A description/proof of that continuous map preimage of closed set is closed set
Topics
About: topological space
About: map
The table of contents of this article
Starting Context
- The reader knows a definition of topological space.
- The reader knows a definition of open set.
- The reader knows a definition of closed set.
- The reader knows a definition of continuous map.
- The reader admits the proposition that the preimage of the range minus any range subset of any map is the domain minus the preimage of the subset.
Target Context
- The reader will have a description and a proof of the proposition that the preimage of any closed set of any continuous map is a closed set.
Orientation
There is a list of definitions discussed so far in this site.

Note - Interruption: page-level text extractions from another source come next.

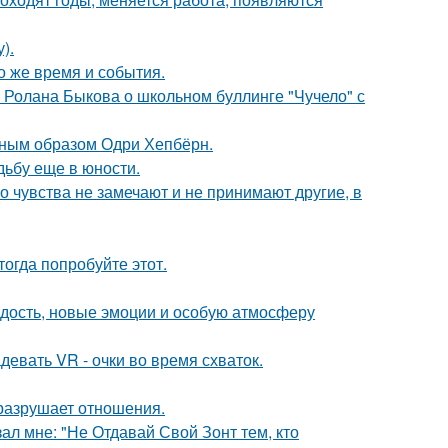
).
о же время и события.
 Ролана Быкова о школьном буллинге "Чучело" с
ечным образом Одри Хепбёрн.
дьбу еще в юности.
го чувства не замечают и не принимают другие, в
тогда попробуйте этот.
дость, новые эмоции и особую атмосферу
евать VR - очки во время схваток.
й разрушает отношения.
ал мне: "Не Отдавай Свой Зонт тем, кто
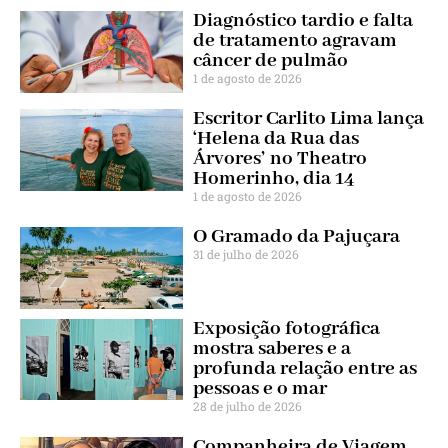
Diagnóstico tardio e falta
de tratamento agravam
câncer de pulmão
1 de agosto de 2026
Escritor Carlito Lima lança
‘Helena da Rua das
Árvores’ no Theatro
Homerinho, dia 14
1 de agosto de 2026
O Gramado da Pajuçara
31 de julho de 2026
Exposição fotográfica
mostra saberes e a
profunda relação entre as
pessoas e o mar
28 de julho de 2026
Companheira de Viagem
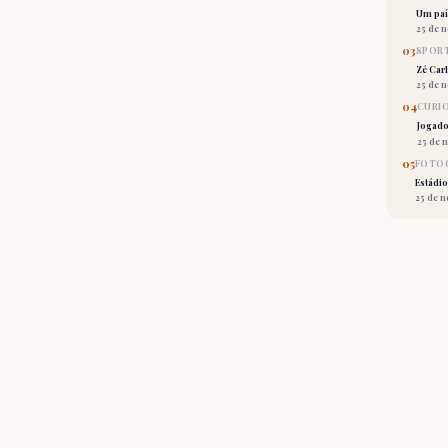
Um país
25 de 
03
SPORT
Zé Car
25 de 
04
CURI
Jogado
25 de 
05
FOTOG
Estádio
25 de 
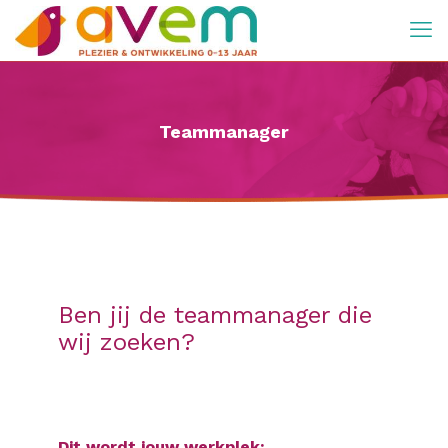
Teammanager
Ben jij de teammanager die
wij zoeken?
Dit wordt jouw werkplek:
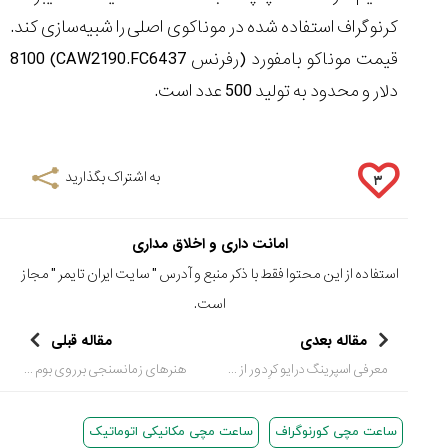
کرنوگراف استفاده شده در موناکوی اصلی را شبیه‌سازی کند.
قیمت موناکو بامفورد (رفرنس CAW2190.FC6437) 8100
دلار و محدود به تولید 500 عدد است.
به اشتراک بگذارید
۳
امانت داری و اخلاق مداری
استفاده از این محتوا فقط با ذکر منبع و آدرس "
سایت ایران تایمر
" مجاز
است.
مقاله بعدی
مقاله قبلی
معرفی اسپرینگ درایو کرِدور از سیکو (Credor Spring Drive Eichi II)
هنرهای زمانسنجی برروی بوم نقاشی
ساعت مچی کورنوگراف
ساعت مچی مکانیکی اتوماتیک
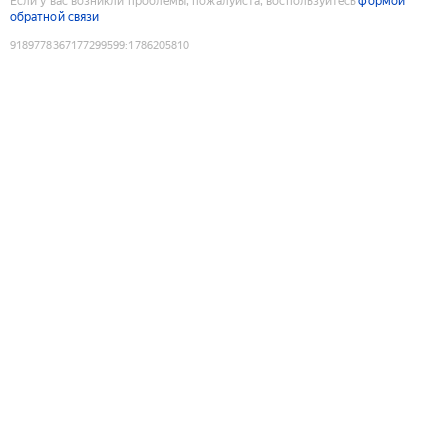
Если у вас возникли проблемы, пожалуйста, воспользуйтесь
формой
обратной связи
9189778367177299599
:
1786205810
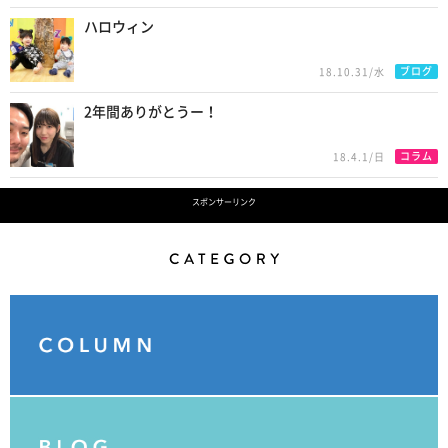
ハロウィン
ブログ
18.10.31/水
2年間ありがとうー！
コラム
18.4.1/日
スポンサーリンク
Category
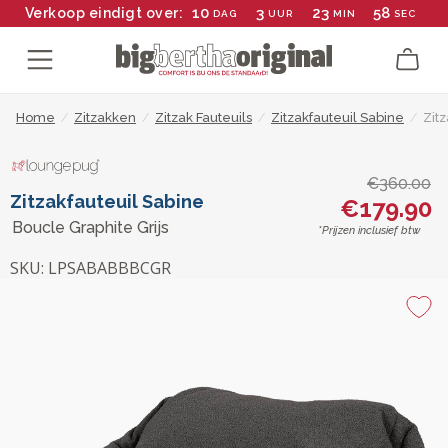
10
3
23
58
Verkoop eindigt over:
DAG
UUR
MIN
SEC
Home
/
Zitzakken
/
Zitzak Fauteuils
/
Zitzakfauteuil Sabine
/
Zitz
€360.00
Zitzakfauteuil Sabine
€179.90
Boucle Graphite Grijs
*Prijzen inclusief btw
SKU:
LPSABABBBCGR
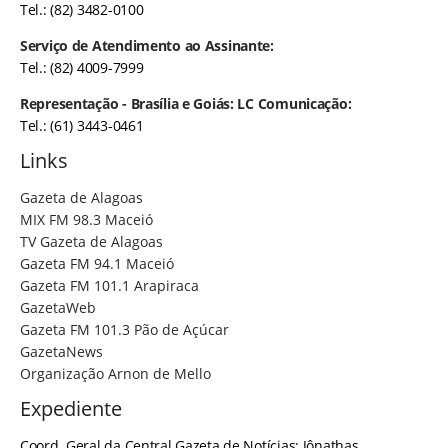
Tel.: (82) 3482-0100
Serviço de Atendimento ao Assinante:
Tel.: (82) 4009-7999
Representação - Brasília e Goiás: LC Comunicação:
Tel.: (61) 3443-0461
Links
Gazeta de Alagoas
MIX FM 98.3 Maceió
TV Gazeta de Alagoas
Gazeta FM 94.1 Maceió
Gazeta FM 101.1 Arapiraca
GazetaWeb
Gazeta FM 101.3 Pão de Açúcar
GazetaNews
Organização Arnon de Mello
Expediente
Coord. Geral da Central Gazeta de Notícias: Jônathas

There is a list of propositions discussed so far in this site.
Main Body
1: Description
For any topological spaces, \(M_1\) and \(M_2\), any continuous map, \(f: M_1 \rightarrow M_2\), and any closed subset of the range, \(C \subseteq M_2\), the preimage of the closed set, \(f^{-1} (C)\), is a closed set.
2: Proof
By the proposition that the preimage of the range minus any range subset of any map is the domain minus the preimage of the subset, \(f^{-1} (C) = f^{-1} (M_2 \setminus U) = M_1 \setminus f^{-1} (U)\) where \(U = M_2 \setminus C\), an open set. As f is continuous, \(f^{-1} (U)\) is open, so, \(M_1 \setminus f^{-1} (U)\) is closed, which means that \(f^{-1} (C)\) is closed.